Une très jolie première de couverture et un titre enflammé qui annonce la suite. Un sujet sur la Kabylie ou il est question de pauvreté, de religion et vie au village tout simplement. La Kabylie, très beau pays oublié des dieux mais pas d'Allah a une population dense pour une terre pauvre pour une société archaïque qui n'évolue que très lentement
Dans le village la mère Nassira, veuve, analphabète continue de travailler pour ses fils qui vivent à Alger et ne pense qu'à eux. Elle les a élevé seules avec beaucoup d'amour et de clairvoyance faisant d'eux des hommes capables de trouver leurs voies et a acquis, grâce à sa pugnacité l'estime de ses voisins. Hassan l'aîné a suivi celle du devoir institutionnel: il est devenu policier. Selim garagiste, fervent croyant a choisi la voie de dieu. Comme lorsqu'ils étaient enfants tout les oppose. L'aîné est le chef de famille en l'absence du père le cadet le vit très mal et Nassira si elle s'en est aperçu l'a mal interprété mettant cela sur une rivalité normale entre enfants. Mais connaît-on vraiment ses enfants?

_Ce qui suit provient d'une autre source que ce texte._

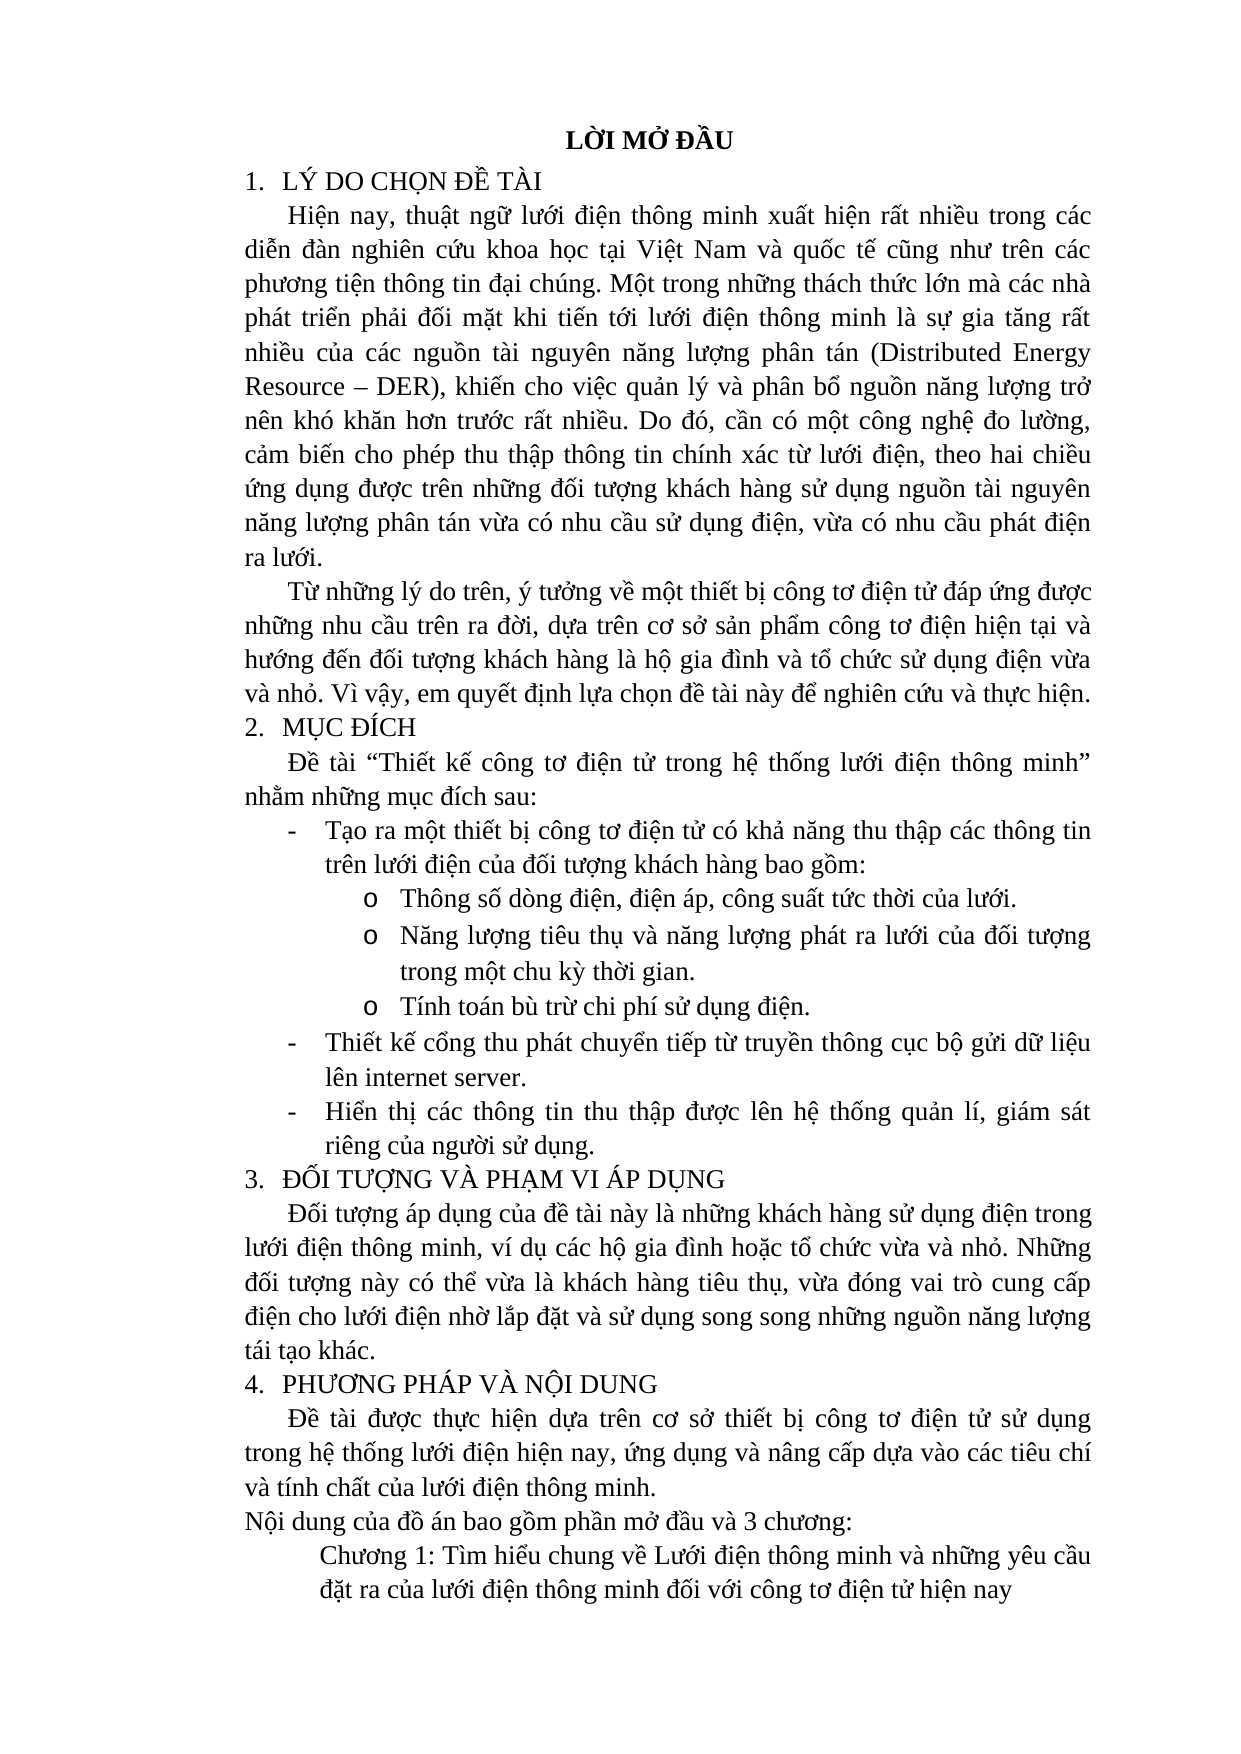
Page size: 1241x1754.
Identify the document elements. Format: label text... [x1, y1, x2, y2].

list Hiển thị các thông tin thu thập được lên hệ thống quản lí, giám sát riêng của người sử dụng. [287, 1095, 1092, 1160]
list PHƯƠNG PHÁP VÀ NỘI DUNG [244, 1368, 1092, 1399]
list Thiết kế cổng thu phát chuyển tiếp từ truyền thông cục bộ gửi dữ liệu lên internet server. [287, 1026, 1092, 1092]
list Đối tượng áp dụng của đề tài này là những khách hàng sử dụng điện trong lưới điện thông minh, ví dụ các hộ gia đình hoặc tổ chức vừa và nhỏ. Những đối tượng này có thể vừa là khách hàng tiêu thụ, vừa đóng vai trò cung cấp điện cho lưới điện nhờ lắp đặt và sử dụng song song những nguồn năng lượng tái tạo khác. [244, 1197, 1092, 1365]
list Hiện nay, thuật ngữ lưới điện thông minh xuất hiện rất nhiều trong các diễn đàn nghiên cứu khoa học tại Việt Nam và quốc tế cũng như trên các phương tiện thông tin đại chúng. Một trong những thách thức lớn mà các nhà phát triển phải đối mặt khi tiến tới lưới điện thông minh là sự gia tăng rất nhiều của các nguồn tài nguyên năng lượng phân tán (Distributed Energy Resource – DER), khiến cho việc quản lý và phân bổ nguồn năng lượng trở nên khó khăn hơn trước rất nhiều. Do đó, cần có một công nghệ đo lường, cảm biến cho phép thu thập thông tin chính xác từ lưới điện, theo hai chiều ứng dụng được trên những đối tượng khách hàng sử dụng nguồn tài nguyên năng lượng phân tán vừa có nhu cầu sử dụng điện, vừa có nhu cầu phát điện ra lưới. [244, 199, 1092, 572]
list Nội dung của đồ án bao gồm phần mở đầu và 3 chương: [244, 1505, 1092, 1536]
list Từ những lý do trên, ý tưởng về một thiết bị công tơ điện tử đáp ứng được những nhu cầu trên ra đời, dựa trên cơ sở sản phẩm công tơ điện hiện tại và hướng đến đối tượng khách hàng là hộ gia đình và tổ chức sử dụng điện vừa và nhỏ. Vì vậy, em quyết định lựa chọn đề tài này để nghiên cứu và thực hiện. [244, 575, 1092, 708]
list MỤC ĐÍCH [244, 711, 1092, 743]
list Đề tài “Thiết kế công tơ điện tử trong hệ thống lưới điện thông minh” nhằm những mục đích sau: [244, 746, 1092, 811]
list ĐỐI TƯỢNG VÀ PHẠM VI ÁP DỤNG [244, 1163, 1092, 1194]
list Tạo ra một thiết bị công tơ điện tử có khả năng thu thập các thông tin trên lưới điện của đối tượng khách hàng bao gồm: [287, 814, 1092, 879]
list Năng lượng tiêu thụ và năng lượng phát ra lưới của đối tượng trong một chu kỳ thời gian. [362, 919, 1092, 987]
list Chương 1: Tìm hiểu chung về Lưới điện thông minh và những yêu cầu đặt ra của lưới điện thông minh đối với công tơ điện tử hiện nay [319, 1539, 1092, 1604]
list Thông số dòng điện, điện áp, công suất tức thời của lưới. [362, 882, 1092, 916]
text LỜI MỞ ĐẦU [207, 124, 1092, 156]
list Đề tài được thực hiện dựa trên cơ sở thiết bị công tơ điện tử sử dụng trong hệ thống lưới điện hiện nay, ứng dụng và nâng cấp dựa vào các tiêu chí và tính chất của lưới điện thông minh. [244, 1402, 1092, 1502]
list Tính toán bù trừ chi phí sử dụng điện. [362, 990, 1092, 1023]
list LÝ DO CHỌN ĐỀ TÀI [244, 165, 1092, 196]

Une banale situation de famille si ce n'est que dans cette campagne pauvre ou l'avenir est très incertain les habitants sont solidaires les uns des autres et les imams très présents. Certains prêchent un islam archaïque pur et dur avec pour conséquence la montée en puissance de la violence religieuse. L'Algérie coupée en deux est en proie à la guerre civile et ce juste après l'indépendance qui promettait des jours meilleurs
J'avais avec ce livre la crainte d'une écriture trop féminine trop portée sur l'affect plutôt que sur le contexte et en fin de compte j'ai trouvé le livre très bien équilibré.
L'écriture pourrait être aussi bien celle d'un homme et cet aspect là est intéressant non pas que le style soit non genré mais qu'au contraire soit si universel. Coté affectif les états d'âme de Nassira sont sincères, ses interrogations, ses espoirs, ses soucis quotidiens sont simples comme une ceux d'une personne non éduquée peuvent l'être, simples mais authentiques.

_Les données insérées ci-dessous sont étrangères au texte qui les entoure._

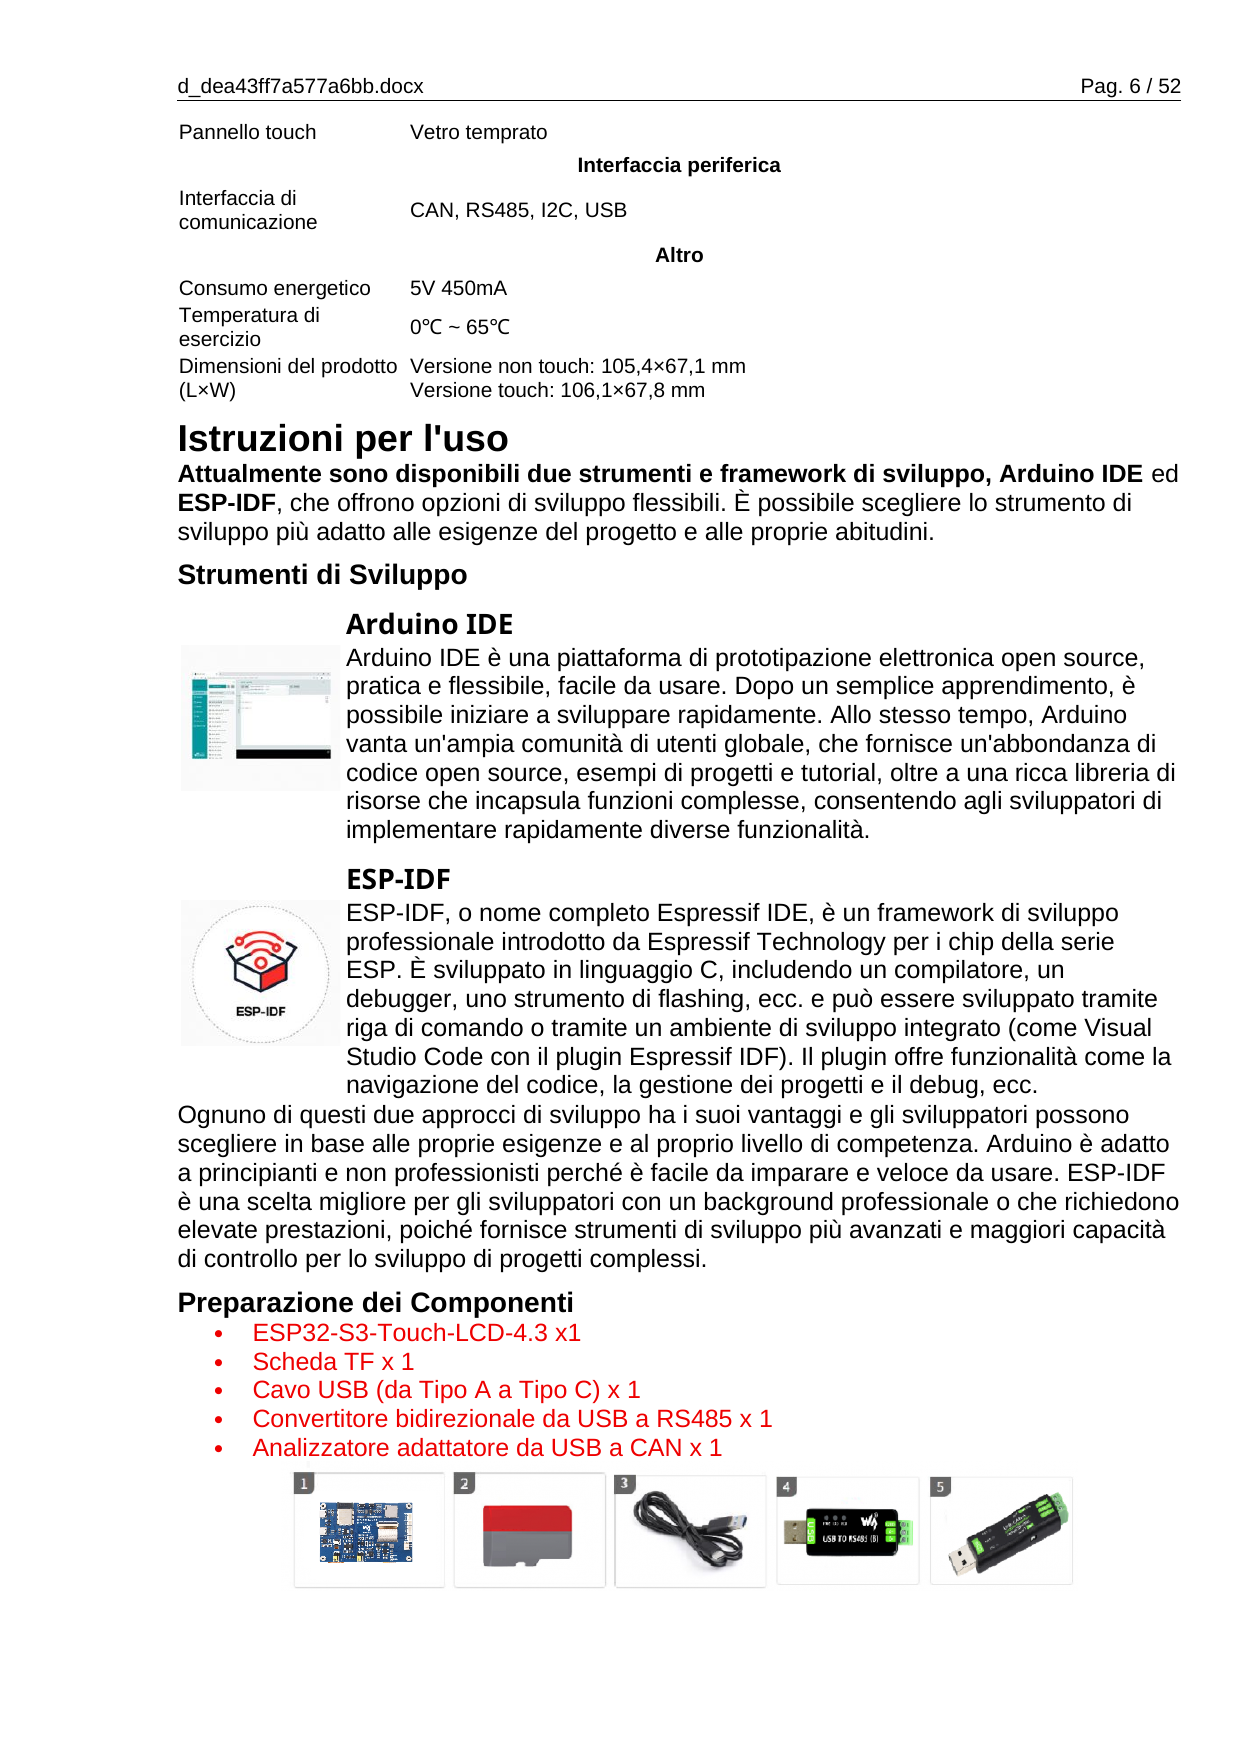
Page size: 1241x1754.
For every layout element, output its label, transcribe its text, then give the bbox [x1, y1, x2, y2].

Un portrait de femme très bien senti, très réaliste et un personnage de Nassira très attachant: on aimerait avoir une mère comme ça. Les autres personnages, Leila jeune femme institutrice qui représente l'avenir, la voisine sont aussi bien traités même celui des hommes et c'est étrangement surprenant.

En outre Kabira Beniz nous comble en nous faisant découvrir la vie quotidienne des femmes algériennes et leurs activités. le marché, lieu incontournable pour une femme ou sa présence est considérée comme indispensable, la préparation des plats à la maison avec la voisine et surtout le hammam lieu de rencontre et de papotages pour les villageoises une excellente scène longuement décrite des soins corporels des femmes. Kabira Beniz se permet même d'être franchement graveleuse sur les problèmes de sexe avec des anecdotes très croustillantes pour le plus grand bonheur du lecteur.
Une sororité vraiment réconfortante dans ce hammam plein de vie qui est une oasis de douceur.
Elle décrit avec méticulosité le comportement de certain hommes véritables tyranneaux domestiques qui prennent plusieurs femmes et le quotidien infernal vécu par ces épouses. Elle est en outre très amère sur la pusillanimité des épouses consentantes bien qu'elle en montre les limites. L'absence d'éducation nuit particulièrement aux femmes et rend le patriarcat est tout puissant

En ce qui concerne la religion Kabira Beniz dresse un bilan très sombre du fanatisme qui prévaux en Algérie et qui gangrène la société et les âmes faibles. Les discours obscurantistes de prédicateurs d'un autre âge qui perdurent et dont on voir mal comment les combattre.

La narration peut être considérée comme une chronique de la vie féminine algérienne et rien ne permet de la considérer comme un drame si ce n'est que la chute abrupte et terrible concentrée sur deux pages. Un effet très efficace et certains auteur de thrillers devraient en prendre de la graine
Kabira Beniz a trouvé, mis à part le titre un peu déclamatoire, le ton juste. Les formules religieuses qui entrecoupent le texte qui sont pénibles pour un lecteur athée n'alourdissent pas la narration passent ici très bien car elles correspondent parfaitement à la vie des musulmans. On est pris d'emblée par le climat mis en place et le style narratif est excellent. Une très belle réussite et ce pour son deuxième livre ce qui donne envie de se précipiter sur le premier « Le voile de la mariée »
Voilà de la très bonne littérature et un grand moment de plaisir.